As you plan an upcoming vacation during a school break, remember whose number you put in your phone. On a recent vacation, my daughter became fast friends with other vacationer’s kids of the same age. Each day, they would spend hours by the pool or beach and share pool-side pizza lunch and snacks together. On the last day, they asked me how they could stay in touch. One of the girls my daughter befriended had her own cell phone and my daughter asked me to take down her number so she can call. (My daughter doesn’t have a functioning cell phone.) My spidey sense threw up warning bells. I was hesitant but eventually punched this child’s phone number into my own keypad. Then a nasty thought streaked across my mind.  You guess it, why does a man have an unrelated child’s phone number on his phone?

I didn’t press SEND to have my number show up on this child’s phone. Nor did I take a screenshot for safekeeping. In fact, no sooner after the numbers were pressed, I had backspaced out completely. It was gone forever. I hardly remember the names of this child’s parents much less which city they live in. We are all vacationers; none of us are locals and the chance of seeing each other again is somewhere between astronomically remote to non-existent. These situational friends are simply just that: situational. Since that day, my daughter has not asked me to call this friend so it really was just the spur of the moment thing. There are just certain souvenirs I don’t wish to take home.

As much as you teach your daughter to be street smart, you have to be travel smart as well. It’s not the fellow vacationers you need to be concerned about but unscrupulous individuals amongst the vacationers who seek easy targets for opportunistic gains. I’m not suggesting anything untoward, but it’s far easier to keep away from situations that can be misconstrued, then to extricate yourself from complications. The toughest decision you should ever make on vacation is deciding where to go for dinner!

I don’t want to sound paranoid and I certainly don’t live life in the shadows, but as much as you teach your daughter to be street smart, you have to be travel smart. While there are simple tricks you can use to deter hotel thefts (put your passport and cash in your dirty laundry bag if there is no room safe), it’s not the fellow vacationers you need to be concerned about but unscrupulous individuals amongst the vacationers who seek easy targets for opportunistic gains.

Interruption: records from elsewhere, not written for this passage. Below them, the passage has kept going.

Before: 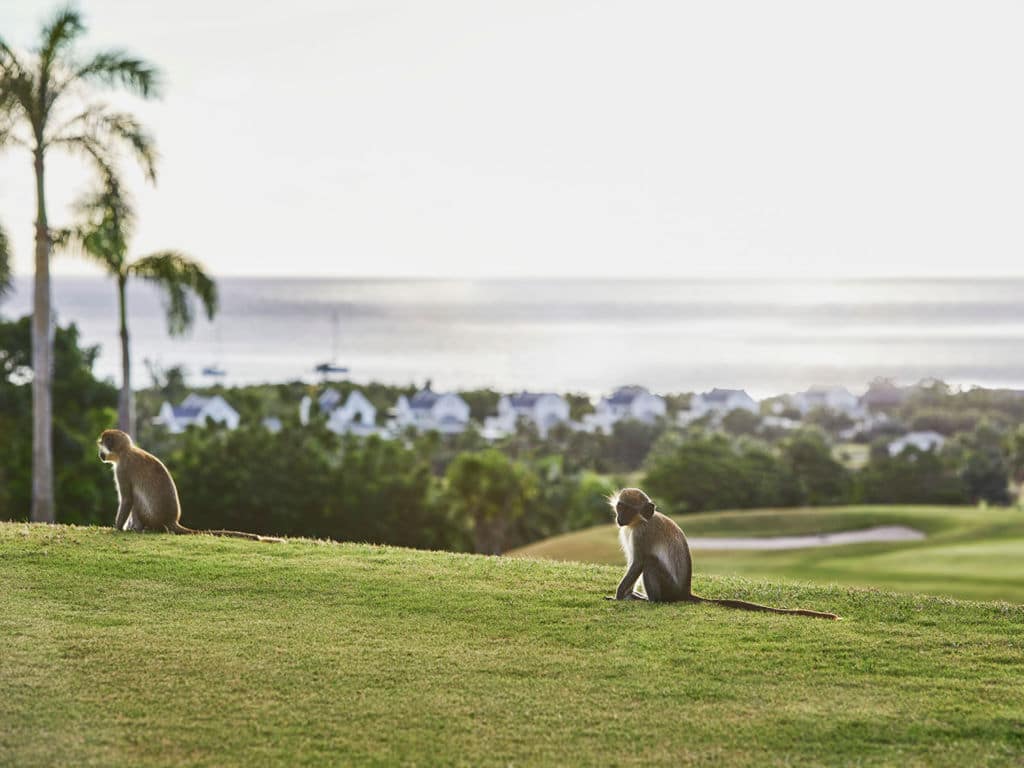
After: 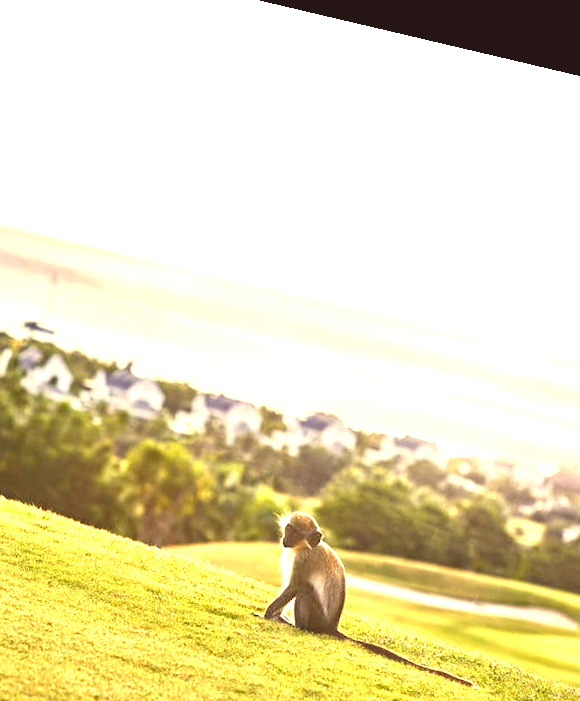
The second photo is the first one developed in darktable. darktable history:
haze removal: compatibility mode true, adaptive false
white balance: red 1.004, blue 1.096
color correction: highlights a* -0.482, highlights b* 40, shadows a* 9.8, shadows b* -0.161
crop: left 32.075%, top 10.976%, right 18.355%, bottom 17.596%
exposure: black level correction -0.005, exposure 1.002 EV, compensate highlight preservation false
tone equalizer: -8 EV -0.002 EV, -7 EV 0.005 EV, -6 EV -0.009 EV, -5 EV 0.011 EV, -4 EV -0.012 EV, -3 EV 0.007 EV, -2 EV -0.062 EV, -1 EV -0.293 EV, +0 EV -0.582 EV, smoothing diameter 2%, edges refinement/feathering 20, mask exposure compensation -1.57 EV, filter diffusion 5
color zones: curves: ch0 [(0.018, 0.548) (0.197, 0.654) (0.425, 0.447) (0.605, 0.658) (0.732, 0.579)]; ch1 [(0.105, 0.531) (0.224, 0.531) (0.386, 0.39) (0.618, 0.456) (0.732, 0.456) (0.956, 0.421)]; ch2 [(0.039, 0.583) (0.215, 0.465) (0.399, 0.544) (0.465, 0.548) (0.614, 0.447) (0.724, 0.43) (0.882, 0.623) (0.956, 0.632)]
rotate and perspective: rotation 13.27°, automatic cropping off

Depending on where we go, my daughter and I would hire a rental car so we can explore on our own. I always travel with a phone in one pocket; ID, credit card and cash in the other plus a bottle of water. We travel very light. I never take other passengers because I don’t want to worry about insurance and liability in a foreign country if they get injured in an accident. And I absolutely never take charge of another child. Once, my daughter asked if I would drive her and her new friend to the local arcade down the street. I flatly refused and stated that there are plenty of things to do here without going elsewhere. I just don’t want this kind of responsibility and accountability. It’s the same when my daughter asked to bring her friend over to our room to show off a toy or watch a movie. My stock answer is always ‘no’.  Again, even if the other parents are okay with their child visiting mine, I am not okay with taking on the custodianship of another minor in our own hotel room. I’m not suggesting anything untoward, but it’s far easier to keep away from situations that can be misconstrued, then to extricate yourself from complications. Even if there’s no wrongdoing, you are judged guilty long before your case winds up before a foreign court and potentially in a different language. Your job, your wealth, your reputation and your custody could all be at risk. The toughest decision you should ever make on vacation is deciding where to go for dinner!

If you and your daughter do hit it off with new friends and her parents and want to maintain contact, exchange email address with the parents. It’s effective and provides people with the buffer of time and space to respond without the pressures of immediacy. If you decide after all that subsequent follow-up is not desired, then a no-response would also not be seen as a rejection either. Meeting new people is the joy of travelling. Relax, recharge and be carefree then you go home and plan the next trip. That’s the whole point of vacationing.